-- HOW TO COMPLETE THIS TASK --
Only the lines from the one containing "Digitized haematoxylin and" through the end of the data below should be copied, each exactly as written and with both ends kept.

-- DATA BELOW --

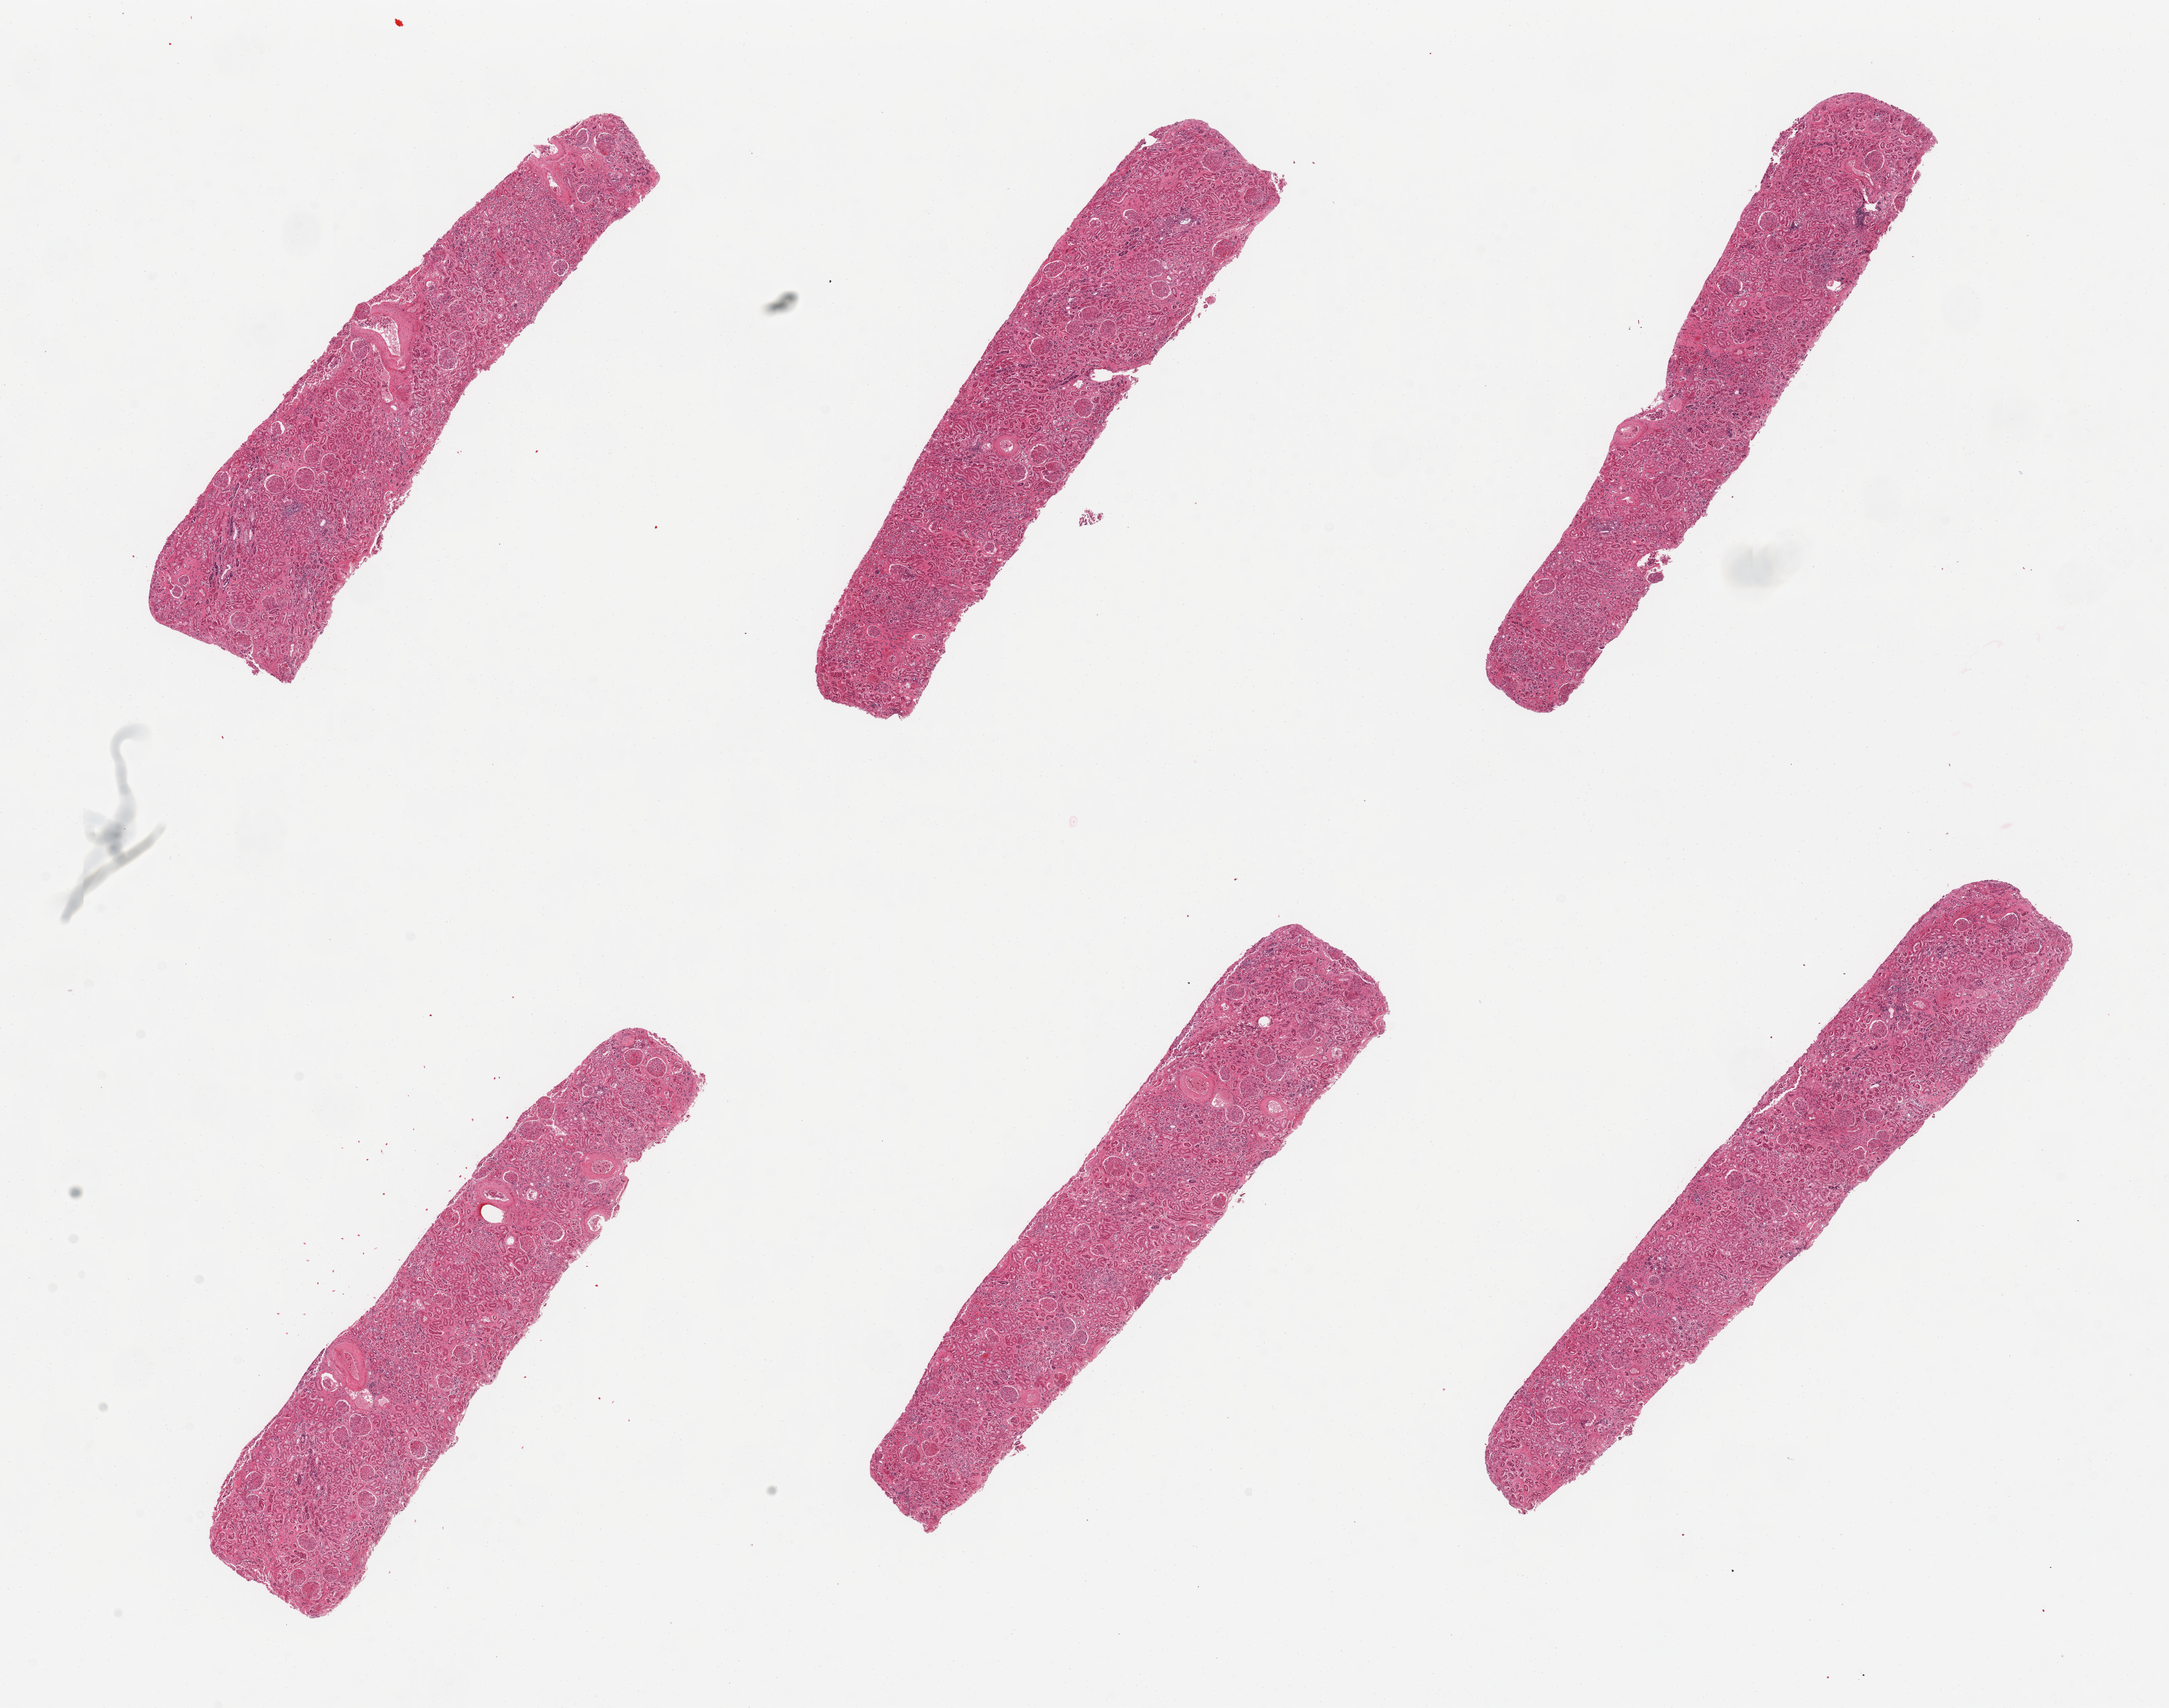
Haematoxylin and eosin whole-slide image, low-resolution overview of the scanned area, about 25.6 x 20.2 mm. PAXgene-fixed, paraffin-embedded tissue. Sampled site (target tissue): renal cortex. Tissue donor sample. Donor: male.
Reviewer comment on this tissue sample: 6 pieces, all cortex.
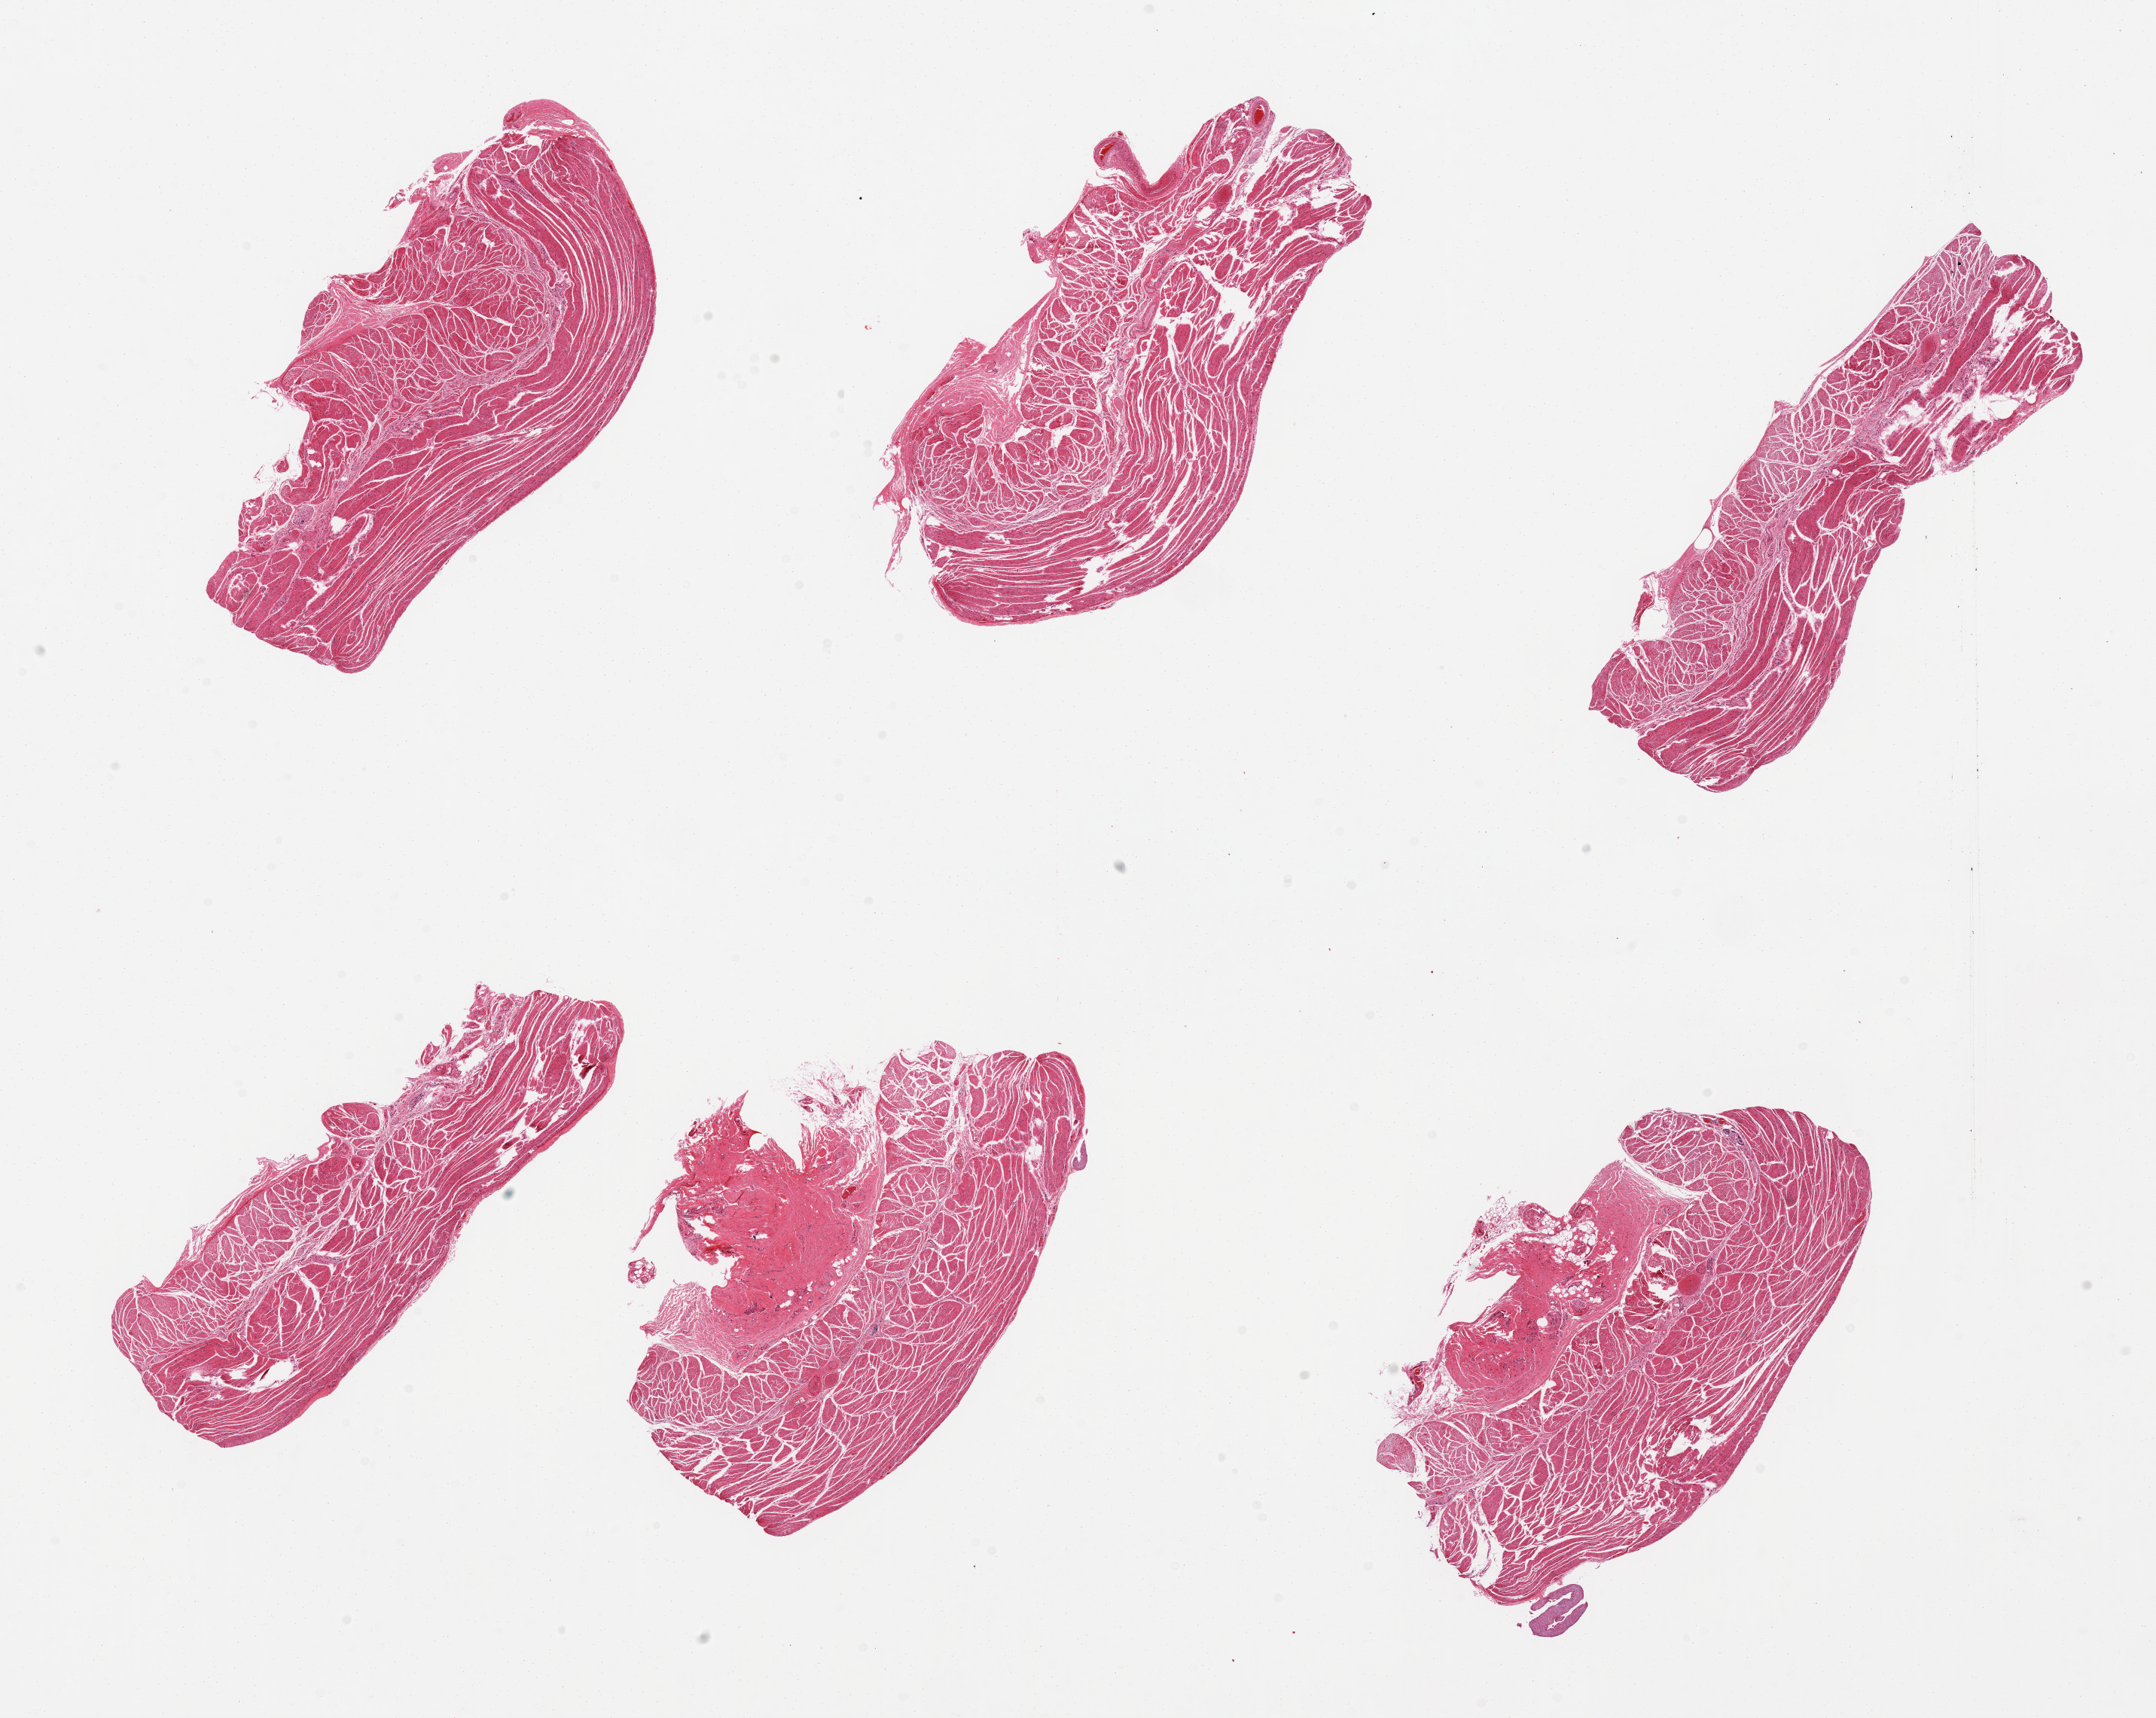
Digitized haematoxylin and eosin-stained section, shown as a low-resolution overview of the whole scanned area (about 22.6 x 18.0 mm). PAXgene-fixed paraffin-embedded (PFPE) section. Section of esophageal muscle (target tissue). Donor tissue sample. Donor sex: male.
Pathologist's review note for this sample: 6 pieces; prominent (30 & 20%) submucosal fibrous tissue in 2 of 6 pieces.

-- ANSWER FOR THIS EXERCISE --
Digitized haematoxylin and eosin-stained section, shown as a low-resolution overview of the whole scanned area (about 22.6 x 18.0 mm). PAXgene-fixed paraffin-embedded (PFPE) section. Section of esophageal muscle (target tissue). Donor tissue sample. Donor sex: male.
Pathologist's review note for this sample: 6 pieces; prominent (30 & 20%) submucosal fibrous tissue in 2 of 6 pieces.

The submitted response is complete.